Bouncing back from adversity

At some point, almost everyone has experienced an unexpected financial disaster. Some arise from unanticipated misfortune: Our stocks tank, we lose our jobs, a medical emergency saddles us with huge bills, or we have uninsured losses.

In other cases, a financial setback could stem from dreams that never materialized.

For instance, a couple of years ago, an agent shopped Alisa Bowman’s book, “Project Happily Ever After,” to enthusiastic publishers. When it sold for much less than envisioned, Bowman vowed to turn it into a bestseller.

Months later, after working herself ragged and spending her own money to publicize it, sales lagged, and Bowman had to face facts: She was thousands in debt. She sank into a depression.

“I just felt like the biggest loser on the planet,” Bowman says.

As difficult as it can be to bounce back from adversity, the alternative is to let adversity take you down. Bankrate spoke to several experts on strategies for retaking control of your life and finances. Here’s what they had to say.

Adjust your attitude

Adjust your attitude

Putting your financial disaster into proper perspective is the first step toward overcoming it. Brad Klontz, an associate research professor in personal financial planning at Kansas State University, says to frame it as an opportunity for growth.

“We can learn much more from our failures than from our successes,” Klontz says. He urges victims of financial setbacks to examine their personal roles in helping create the outcome and says we should own our failures the way we do our successes.

“If our focus is entirely outward, we doom ourselves to repeated failures,” he says.

Klontz recommends seeking professional help if money-related depression lingers. For those without the resources to pay for counseling, some charitable, religious and community-based organizations offer programs with reduced fees.

Avoid making it worse

Avoid making it worse

Peggy Palms, an attorney and real estate broker, says better understanding of your finances will help you recover and avoid future problems, but don’t fall for promises of credit repair or quick fixes.

“Most of them are scams, and they collect a lot of money from people who absolutely cannot afford it,” she says.
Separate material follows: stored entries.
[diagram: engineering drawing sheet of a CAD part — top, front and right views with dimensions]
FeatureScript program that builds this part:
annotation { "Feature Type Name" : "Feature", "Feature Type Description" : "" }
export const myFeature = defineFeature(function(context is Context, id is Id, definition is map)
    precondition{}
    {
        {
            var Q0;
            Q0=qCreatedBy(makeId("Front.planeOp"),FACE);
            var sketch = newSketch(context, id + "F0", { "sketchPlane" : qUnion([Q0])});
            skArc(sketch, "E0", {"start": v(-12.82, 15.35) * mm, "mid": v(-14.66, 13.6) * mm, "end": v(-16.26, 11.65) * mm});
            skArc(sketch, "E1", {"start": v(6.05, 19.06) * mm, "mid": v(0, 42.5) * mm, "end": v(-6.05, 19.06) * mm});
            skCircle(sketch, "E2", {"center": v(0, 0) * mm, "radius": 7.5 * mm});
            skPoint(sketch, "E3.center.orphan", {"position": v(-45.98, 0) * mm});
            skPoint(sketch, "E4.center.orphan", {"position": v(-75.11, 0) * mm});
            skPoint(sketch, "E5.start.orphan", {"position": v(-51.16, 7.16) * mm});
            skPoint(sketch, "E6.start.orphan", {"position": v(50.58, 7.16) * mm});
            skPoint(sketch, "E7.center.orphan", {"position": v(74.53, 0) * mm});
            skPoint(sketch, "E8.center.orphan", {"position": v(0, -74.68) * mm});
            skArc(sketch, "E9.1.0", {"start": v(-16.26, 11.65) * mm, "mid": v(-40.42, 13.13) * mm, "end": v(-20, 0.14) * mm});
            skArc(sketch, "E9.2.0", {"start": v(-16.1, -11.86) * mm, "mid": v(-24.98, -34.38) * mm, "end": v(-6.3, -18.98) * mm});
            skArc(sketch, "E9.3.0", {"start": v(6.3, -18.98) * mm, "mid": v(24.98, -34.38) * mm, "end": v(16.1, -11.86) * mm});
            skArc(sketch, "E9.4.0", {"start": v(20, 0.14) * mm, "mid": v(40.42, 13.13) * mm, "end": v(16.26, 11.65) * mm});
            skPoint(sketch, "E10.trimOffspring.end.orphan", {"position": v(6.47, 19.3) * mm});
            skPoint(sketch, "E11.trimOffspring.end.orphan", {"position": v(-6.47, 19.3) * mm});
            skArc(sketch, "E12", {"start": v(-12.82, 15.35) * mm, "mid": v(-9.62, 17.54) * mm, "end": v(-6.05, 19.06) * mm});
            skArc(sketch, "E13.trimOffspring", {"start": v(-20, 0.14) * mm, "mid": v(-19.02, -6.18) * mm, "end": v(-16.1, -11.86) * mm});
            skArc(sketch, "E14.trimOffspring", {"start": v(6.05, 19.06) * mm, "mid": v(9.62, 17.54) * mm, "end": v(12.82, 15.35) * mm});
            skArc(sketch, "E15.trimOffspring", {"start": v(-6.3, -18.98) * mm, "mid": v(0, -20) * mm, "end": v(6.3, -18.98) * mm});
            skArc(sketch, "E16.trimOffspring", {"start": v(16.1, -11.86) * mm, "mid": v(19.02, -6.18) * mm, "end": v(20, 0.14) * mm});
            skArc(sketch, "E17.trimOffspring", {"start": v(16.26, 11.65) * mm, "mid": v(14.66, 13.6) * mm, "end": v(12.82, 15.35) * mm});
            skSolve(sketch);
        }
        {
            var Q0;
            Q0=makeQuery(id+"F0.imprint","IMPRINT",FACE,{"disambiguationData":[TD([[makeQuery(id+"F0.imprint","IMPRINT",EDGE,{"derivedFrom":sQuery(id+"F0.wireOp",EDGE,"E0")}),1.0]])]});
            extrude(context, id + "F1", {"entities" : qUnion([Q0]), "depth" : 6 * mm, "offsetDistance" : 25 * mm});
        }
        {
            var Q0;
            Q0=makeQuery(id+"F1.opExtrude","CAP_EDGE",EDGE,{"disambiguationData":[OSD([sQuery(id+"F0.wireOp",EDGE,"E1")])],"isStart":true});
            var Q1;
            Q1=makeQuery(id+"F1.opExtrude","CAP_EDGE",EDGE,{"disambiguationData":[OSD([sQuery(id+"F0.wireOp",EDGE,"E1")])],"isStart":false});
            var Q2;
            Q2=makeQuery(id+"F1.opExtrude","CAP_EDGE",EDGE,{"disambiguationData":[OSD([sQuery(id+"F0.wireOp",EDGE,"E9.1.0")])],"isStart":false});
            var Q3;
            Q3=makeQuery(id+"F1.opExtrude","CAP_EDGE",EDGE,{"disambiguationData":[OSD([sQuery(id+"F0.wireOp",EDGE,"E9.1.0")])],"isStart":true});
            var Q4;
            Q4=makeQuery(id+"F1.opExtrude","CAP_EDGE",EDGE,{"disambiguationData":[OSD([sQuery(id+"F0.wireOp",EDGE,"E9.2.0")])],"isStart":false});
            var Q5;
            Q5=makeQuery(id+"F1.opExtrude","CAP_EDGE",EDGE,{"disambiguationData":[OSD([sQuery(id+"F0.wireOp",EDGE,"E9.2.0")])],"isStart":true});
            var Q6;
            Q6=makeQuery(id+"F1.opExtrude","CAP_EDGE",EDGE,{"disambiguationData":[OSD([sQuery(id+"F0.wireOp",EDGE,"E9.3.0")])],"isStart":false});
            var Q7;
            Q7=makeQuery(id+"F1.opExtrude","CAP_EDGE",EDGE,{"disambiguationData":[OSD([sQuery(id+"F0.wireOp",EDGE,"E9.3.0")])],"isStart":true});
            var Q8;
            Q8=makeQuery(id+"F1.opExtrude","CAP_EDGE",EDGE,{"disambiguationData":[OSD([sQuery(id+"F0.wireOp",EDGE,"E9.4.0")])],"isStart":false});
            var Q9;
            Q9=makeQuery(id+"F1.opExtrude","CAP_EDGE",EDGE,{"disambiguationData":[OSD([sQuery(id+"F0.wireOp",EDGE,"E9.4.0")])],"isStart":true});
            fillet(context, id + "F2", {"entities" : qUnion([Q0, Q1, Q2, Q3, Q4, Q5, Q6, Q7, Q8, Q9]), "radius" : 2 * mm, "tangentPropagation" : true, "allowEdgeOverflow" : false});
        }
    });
Palms says the majority of credit counseling companies, including nonprofits subsidized by credit card companies, do little to help their clients. Instead of falling into that trap, get help from financial institutions that offer counseling as a member service or from religious and service organizations, which often also have personal finance programs, she says.

Create a budget

Create a budget

Brighter futures hinge on what we do today. One important strategy for avoiding financial disaster is to have money put aside for those proverbial rainy days; but how to save when you’re still struggling? Lauren Lyons Cole, a CFP, says a financial disaster can have the positive side effect of jump-starting your budget.

“The hardest part about being on a budget is being realistic,” Cole says.
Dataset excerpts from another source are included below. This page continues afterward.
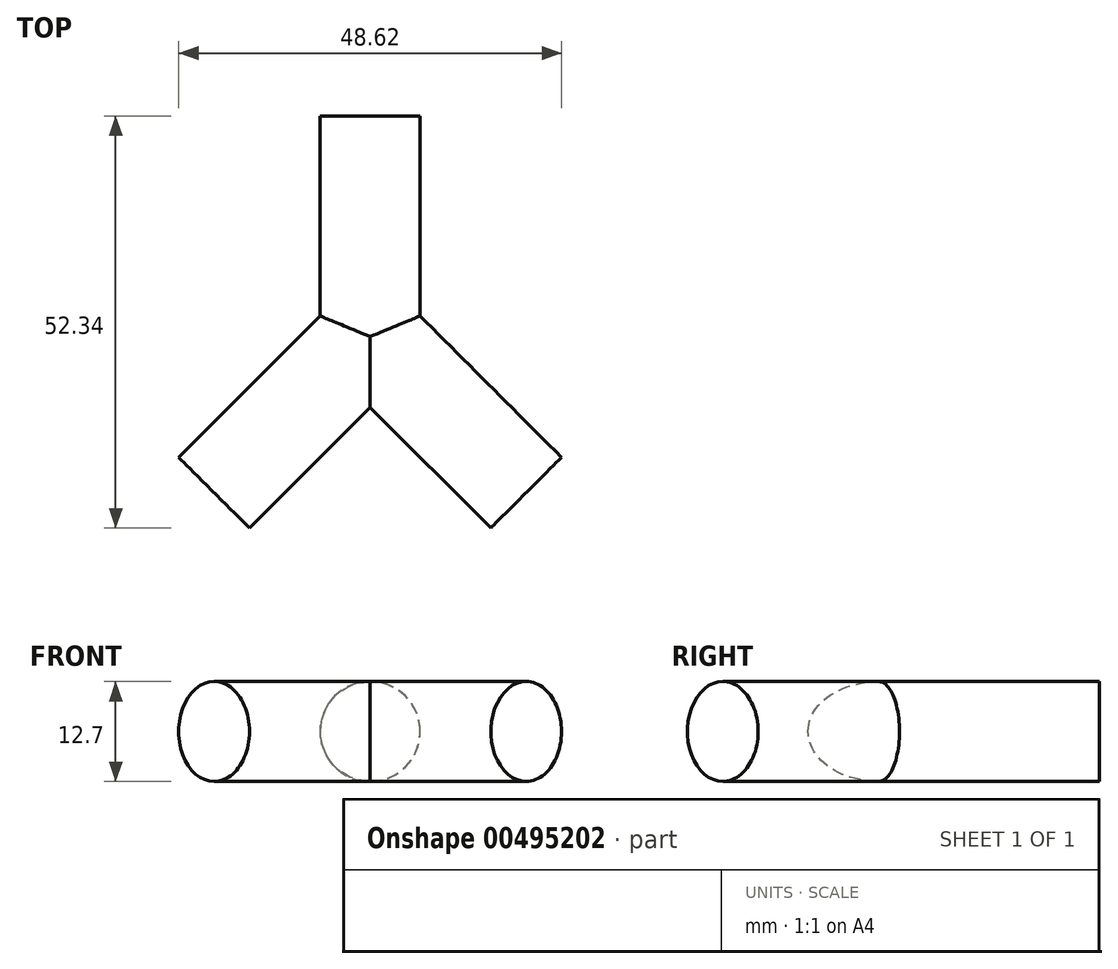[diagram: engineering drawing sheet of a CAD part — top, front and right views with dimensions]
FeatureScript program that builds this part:
annotation { "Feature Type Name" : "Feature", "Feature Type Description" : "" }
export const myFeature = defineFeature(function(context is Context, id is Id, definition is map)
    precondition{}
    {
        {
            var Q0;
            Q0=qCreatedBy(makeId("Top.planeOp"),FACE);
            var sketch = newSketch(context, id + "F0", { "sketchPlane" : qUnion([Q0])});
            skLineSegment(sketch, "E0.bottom", {"start": v(-6.35, 0) * mm, "end": v(6.35, 0) * mm});
            skLineSegment(sketch, "E0.top", {"start": v(-6.35, 25.4) * mm, "end": v(6.35, 25.4) * mm});
            skLineSegment(sketch, "E0.left", {"start": v(-6.35, 0) * mm, "end": v(-6.35, 25.4) * mm});
            skLineSegment(sketch, "E0.right", {"start": v(6.35, 0) * mm, "end": v(6.35, 25.4) * mm});
            skPoint(sketch, "E0.middle", {"position": v(0, 12.7) * mm});
            skLineSegment(sketch, "E1", {"start": v(6.35, 0) * mm, "end": v(24.31, -17.96) * mm});
            skLineSegment(sketch, "E2", {"start": v(24.31, -17.96) * mm, "end": v(15.33, -26.94) * mm});
            skLineSegment(sketch, "E3", {"start": v(15.33, -26.94) * mm, "end": v(0, -11.61) * mm});
            skLineSegment(sketch, "E4", {"start": v(0, -11.61) * mm, "end": v(-15.33, -26.94) * mm});
            skLineSegment(sketch, "E5", {"start": v(-15.33, -26.94) * mm, "end": v(-24.31, -17.96) * mm});
            skLineSegment(sketch, "E6", {"start": v(-24.31, -17.96) * mm, "end": v(-6.35, 0) * mm});
            skSolve(sketch);
        }
        {
            var Q0;
            Q0=makeQuery(id+"F0.imprint","IMPRINT",FACE,{"disambiguationData":[TD([[makeQuery(id+"F0.imprint","IMPRINT",EDGE,{"derivedFrom":sQuery(id+"F0.wireOp",EDGE,"E0.bottom")}),-1.0]])]});
            var Q1;
            Q1=makeQuery(id+"F0.imprint","IMPRINT",FACE,{"disambiguationData":[TD([[makeQuery(id+"F0.imprint","IMPRINT",EDGE,{"derivedFrom":sQuery(id+"F0.wireOp",EDGE,"E0.bottom")}),1.0]])]});
            extrude(context, id + "F1", {"entities" : qUnion([Q0, Q1]), "endBound" : BoundingType.SYMMETRIC, "depth" : 12.7 * mm});
        }
        {
            var Q0;
            Q0=makeQuery(id+"F1.opExtrude","CAP_EDGE",EDGE,{"disambiguationData":[OSD([sQuery(id+"F0.wireOp",EDGE,"E0.right")])],"isStart":false});
            var Q1;
            Q1=makeQuery(id+"F1.opExtrude","CAP_EDGE",EDGE,{"disambiguationData":[OSD([sQuery(id+"F0.wireOp",EDGE,"E0.right")])],"isStart":true});
            var Q2;
            Q2=makeQuery(id+"F1.opExtrude","CAP_EDGE",EDGE,{"disambiguationData":[OSD([sQuery(id+"F0.wireOp",EDGE,"E0.left")])],"isStart":false});
            var Q3;
            Q3=makeQuery(id+"F1.opExtrude","CAP_EDGE",EDGE,{"disambiguationData":[OSD([sQuery(id+"F0.wireOp",EDGE,"E0.left")])],"isStart":true});
            var Q4;
            Q4=makeQuery(id+"F1.opExtrude","CAP_EDGE",EDGE,{"disambiguationData":[OSD([sQuery(id+"F0.wireOp",EDGE,"E1")])],"isStart":false});
            var Q5;
            Q5=makeQuery(id+"F1.opExtrude","CAP_EDGE",EDGE,{"disambiguationData":[OSD([sQuery(id+"F0.wireOp",EDGE,"E1")])],"isStart":true});
            var Q6;
            Q6=makeQuery(id+"F1.opExtrude","CAP_EDGE",EDGE,{"disambiguationData":[OSD([sQuery(id+"F0.wireOp",EDGE,"E3")])],"isStart":false});
            var Q7;
            Q7=makeQuery(id+"F1.opExtrude","CAP_EDGE",EDGE,{"disambiguationData":[OSD([sQuery(id+"F0.wireOp",EDGE,"E3")])],"isStart":true});
            var Q8;
            Q8=makeQuery(id+"F1.opExtrude","CAP_EDGE",EDGE,{"disambiguationData":[OSD([sQuery(id+"F0.wireOp",EDGE,"E4")])],"isStart":false});
            var Q9;
            Q9=makeQuery(id+"F1.opExtrude","CAP_EDGE",EDGE,{"disambiguationData":[OSD([sQuery(id+"F0.wireOp",EDGE,"E4")])],"isStart":true});
            var Q10;
            Q10=makeQuery(id+"F1.opExtrude","CAP_EDGE",EDGE,{"disambiguationData":[OSD([sQuery(id+"F0.wireOp",EDGE,"E6")])],"isStart":false});
            var Q11;
            Q11=makeQuery(id+"F1.opExtrude","CAP_EDGE",EDGE,{"disambiguationData":[OSD([sQuery(id+"F0.wireOp",EDGE,"E6")])],"isStart":true});
            fillet(context, id + "F2", {"entities" : qUnion([Q0, Q1, Q2, Q3, Q4, Q5, Q6, Q7, Q8, Q9, Q10, Q11]), "radius" : 6.35 * mm, "tangentPropagation" : true, "allowEdgeOverflow" : false});
        }
    });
When budgeting, Cole advises building in savings in order to create a financial cushion. “Saving even $50 a month in a high-yield savings account can go a long way toward keeping you on track the next time something unexpected comes up,” she says.

For help, she suggests online account aggregators such as Mint.com and LearnVest.com.

Get to work

Get to work

Employment can be key to recovering both financial health and self-esteem. Whether you’ve lost your job, need a better one or are considering taking on a second job, finding work when unemployment is so high can be daunting, but it also can be done. Reid Lennertz, director of Career Development Services at Florida Gulf Coast University, says circumstances often dictate our choices.

“Sometimes taking a lower-paying job is simply a means to an end, such as ensuring the bills are paid,” Lennertz says.

Less prestige and lower pay don’t have to last forever. Future employers will understand brutal times often call for difficult decisions. Lennertz says job hunting can be challenging, but people are getting hired. If possible, seek out continuing education to make landing a good job more feasible. For the present, he recommends sites such as Indeed.com as job-hunting starting points.

Whip your mortgage into shape

Whip your mortgage into shape

If you’re in danger of losing your home or the burden of carrying your mortgage is overwhelming, that should be one of your first considerations when working your way out of a financial black hole. Palms says keeping a roof over your head while finding a way to manage the debt can be tricky but not impossible. The solution is very much dependent on the circumstances.

“It’s very important to deal with people who have experience in the field and understand (your situation),” she says.

Palms says the key is to find a real estate agent or an attorney specializing in working with troubled homeowners. This is not the time to rely on your brother-in-law’s advice.

Yes, you can

Yes, you can

Remember Bowman, the writer who was so sure her book would be successful that she plunged deep into debt to publicize it? Although still paying for that mistake, the former ghostwriter discovered she enjoys working as a co-author and has written a new book, “Dangerous Instincts.” Bowman is also cheerfully attacking her debt. Klontz says she’s doing exactly what she should.

“If we take a critical look at our methods, we can learn from our failure and increase our likelihood of future success,” he says.